The tiny basement apartment I rented nearby can be converted into a torture chamber on the fly if I happen to get my hands on one of the men sent to silence the pesky Europol woman here on an unsanctioned mission to get intelligence on their operation.

We don’t move our belongings into either location. All my possessions I have in my backpack in the backseat, and all of Talyssa’s are either in her purse or in her roll-aboard in the trunk. Additionally, during the day I went shopping at a camping store on the eastern edge of the city, purchasing items I anticipate needing. I also bought a burner phone and a prepaid card at a gift shop.

I wish like hell I were on an Agency op, where I’d have access to intel and labor and gadgetry and the like, but I’m performing with limited resources and no support, so I have to make the best of it.

The rain beats down on the roof of the little Vauxhall Corsa four-door. “You’ve got this,” I tell her. “You’ll be great.” I say these lines with conviction, at least I think I do, and she gives me a little bob of her head in acknowledgment. But neither of us believes this plan of mine has much chance of going smoothly. I know it, and she lets me know she knows it when she articulates just exactly what I am fearing.

“But what if they just take me into custody while they check out my story?”

I’m ready with an answer, because I’ve been pondering this all day. “Tell them you are working with others. If they act like they aren’t going to let you out of there, call my burner phone and give me the names of the people you are talking to.”

“Right.”

“Once they check you out they’ll know you’re full of shit, but making that call will probably keep them from detaining you until they’re certain you’re a rogue.” I have no idea if this will work, but it sounds good, anyway.

She nods again distractedly, looks out at the rain in the direction of the station. Her facial features are pinched tight with worry, and the bangs of her short red hair hang over her eyebrows. “I better go.”

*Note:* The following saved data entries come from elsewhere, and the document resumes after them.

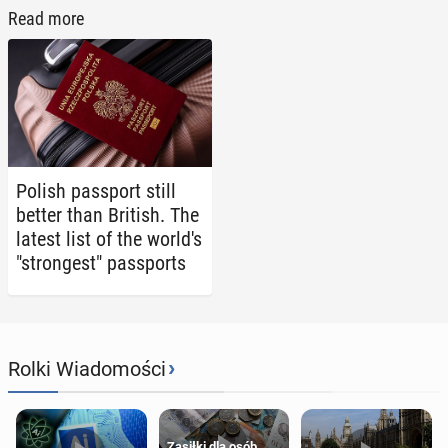
Read more
Polish pass­port still
better than British. The
latest list of the world's
"strongest" pass­ports
›
Rolki Wiadomości
Zasiłki dla osób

“I’ll be parked right here when you’re done.”

“Sure,” she says, and I worry she’s not going to be able to go through with it.

“Look. You can do this.”

I still can’t work out exactly how someone so petrified of the danger can manage to push forward the way she has done. I understand her sister is either dead or in desperate peril, and I understand she doesn’t trust local authorities to help... but I have never seen anyone this physically sickened by terror able to soldier on through the danger.